Finding Intelligence Value
dev.example.com, staging.example.com Development/staging environments — often less hardened.
vpn.example.com, remote.example.com VPN or remote access endpoints.
api.example.com, api-v2.example.com API endpoints — potential targets for injection or auth bypass.
internal.example.com, corp.example.com Internal-facing services accidentally exposed via certificate issuance.
mail.example.com, smtp.example.com Mail infrastructure.
Wildcard certs (*.example.com) Indicate the organization uses a single cert for all subdomains — limits what you can learn from individual certs.
Expired or revoked certs May indicate decommissioned services that are still reachable.
Issuer information Reveals which CA the organization uses (useful for phishing — attackers can issue look-alike certs from the same CA).
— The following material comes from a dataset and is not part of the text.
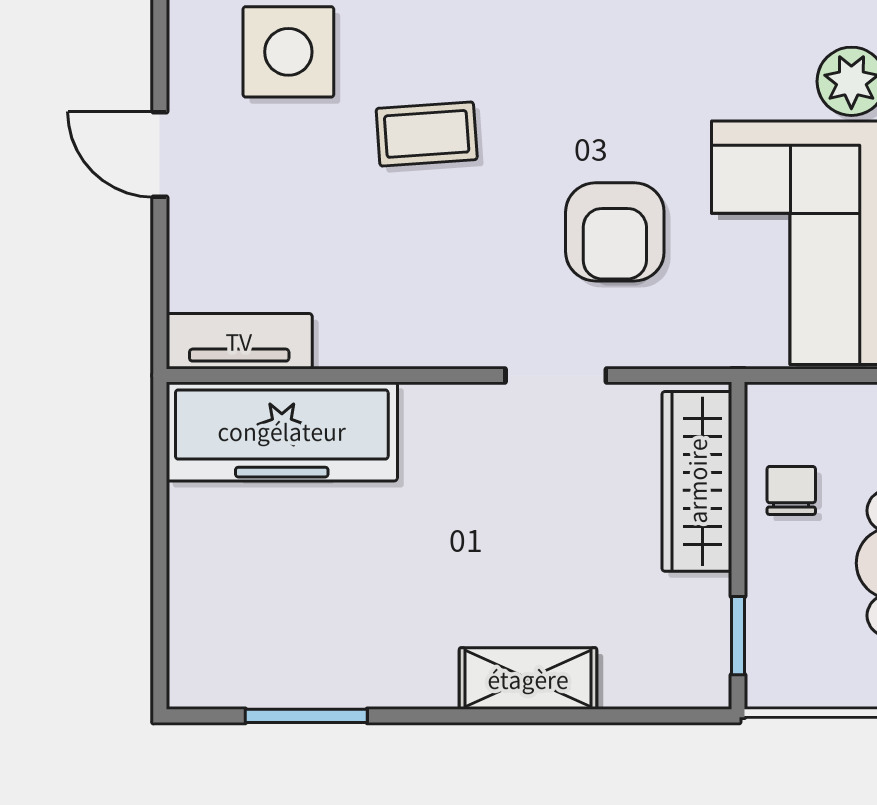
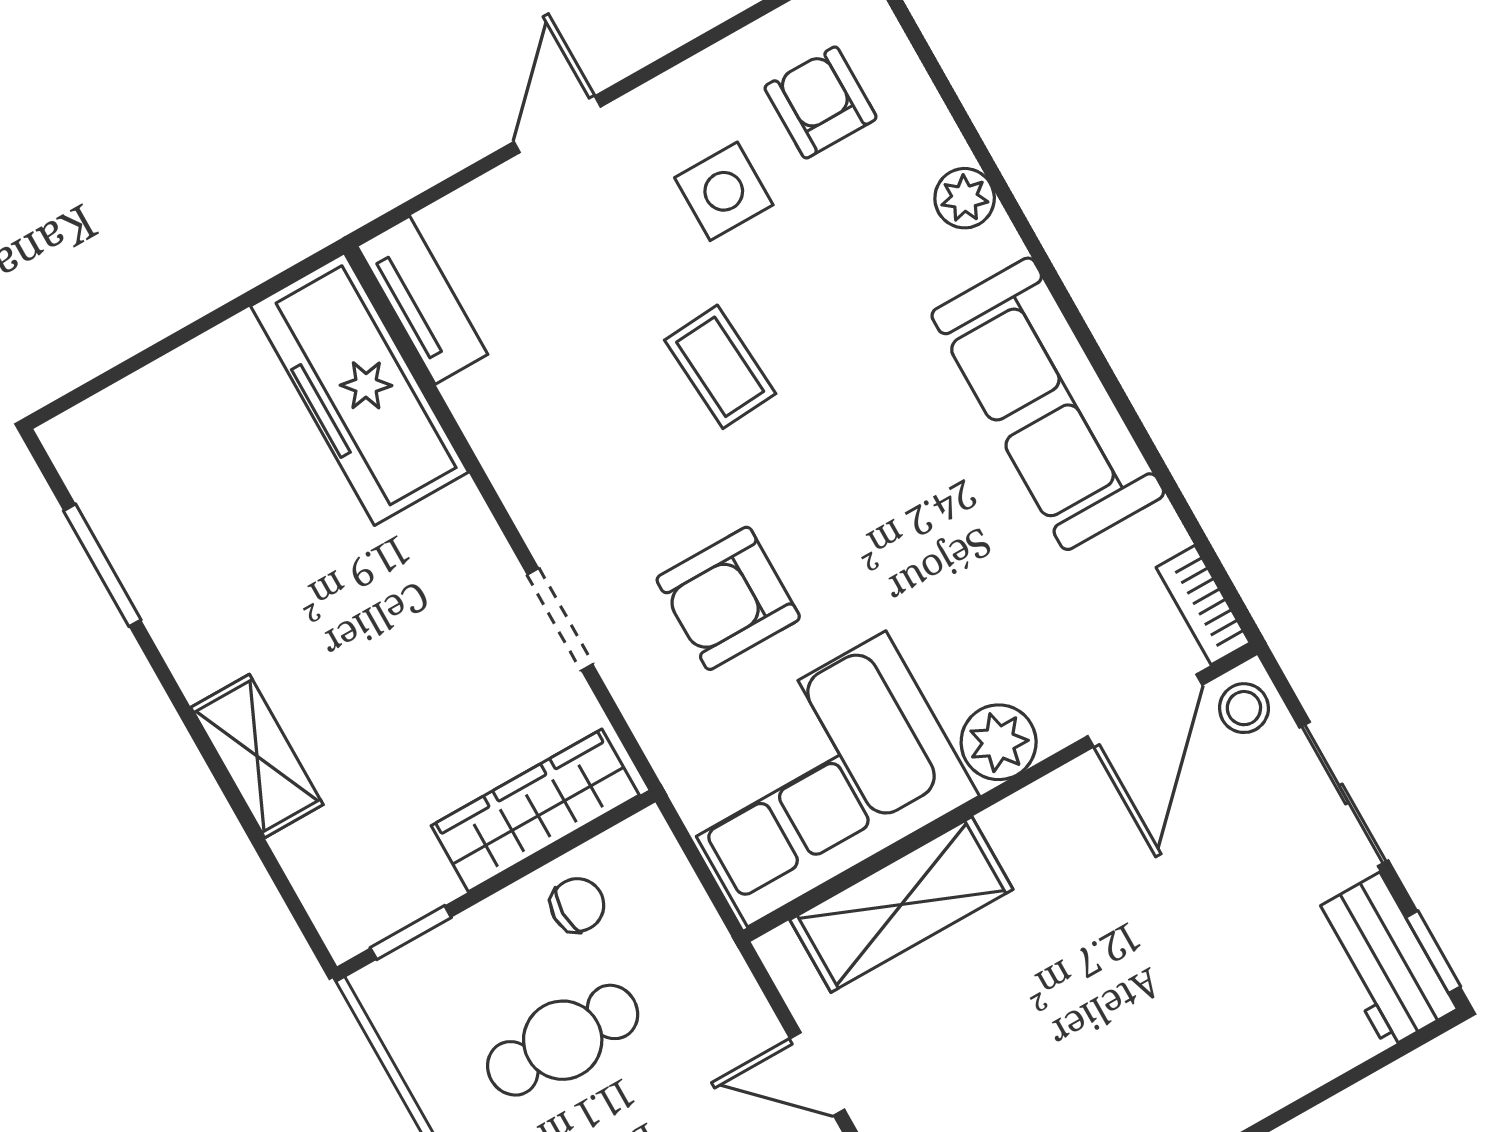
side table: (288, 52) -> (724, 191), width x0.73, depth x0.73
5️⃣ Monitoring CT Logs for New Certificates

You can set up continuous monitoring to receive alerts whenever a new certificate is issued for your target domain. This is useful for both offensive (tracking new infrastructure) and defensive (detecting unauthorized certs) purposes.

CertSpotter (by SSLMate)

# Sign up for free monitoring at:
# https://sslmate.com/certspotter/
CertSpotter sends email alerts whenever a new certificate is logged for your monitored domains.

certstream (Real-Time CT Log Streaming)

pip install certstream
import certstream

def callback(message, context):
    if message['message_type'] == "certificate_update":
        domains = message['data']['leaf_cert']['all_domains']
        for domain in domains:
            if "example.com" in domain:
                print(f"[+] New cert: {domain}")

certstream.listen_for_events(callback, url='wss://certstream.calidog.io/')

Concept

certstream provides a real-time firehose of every certificate being issued across the internet. Filtering this stream for your target domain lets you detect new subdomains the moment they go live.


6️⃣ CT Logs and Wildcard Certificates

Organizations that use wildcard certificates (*.example.com) reduce their CT log footprint — only the wildcard cert appears in logs, not the individual subdomains it covers.

However: - Not all subdomains may be covered by the wildcard (e.g., *.dev.example.com requires a separate cert). - Some services issue individual certs even when a wildcard is available. - Historical CT data may include individual subdomain certs from before the wildcard was adopted.


7️⃣ Defensive Recommendations

  • Monitor Your CT Logs: Use CertSpotter or a similar service to get alerts when new certificates are issued for your domains. This detects:
  • Unauthorized certificates (e.g., from a compromised CA).
  • Shadow IT — employees setting up services and getting certs without IT approval.
  • Phishing domains using look-alike certificates.
  • Use CAA Records: DNS CAA (Certificate Authority Authorization) records specify which CAs are allowed to issue certificates for your domain. This prevents unauthorized CAs from issuing certs.
    # Check existing CAA records
    dig caa example.com
    
    # Example CAA record (only allow Let's Encrypt)
    example.com. IN CAA 0 issue "letsencrypt.org"
    
  • Be Aware of Information Leakage: Every certificate you request reveals the domain name publicly. Avoid requesting certs for internal-only subdomains unless necessary — use self-signed certs for internal services instead.

Warning

Querying CT logs is entirely passive and legal. The data is public by design. However, using discovered subdomains to access systems without authorization is illegal.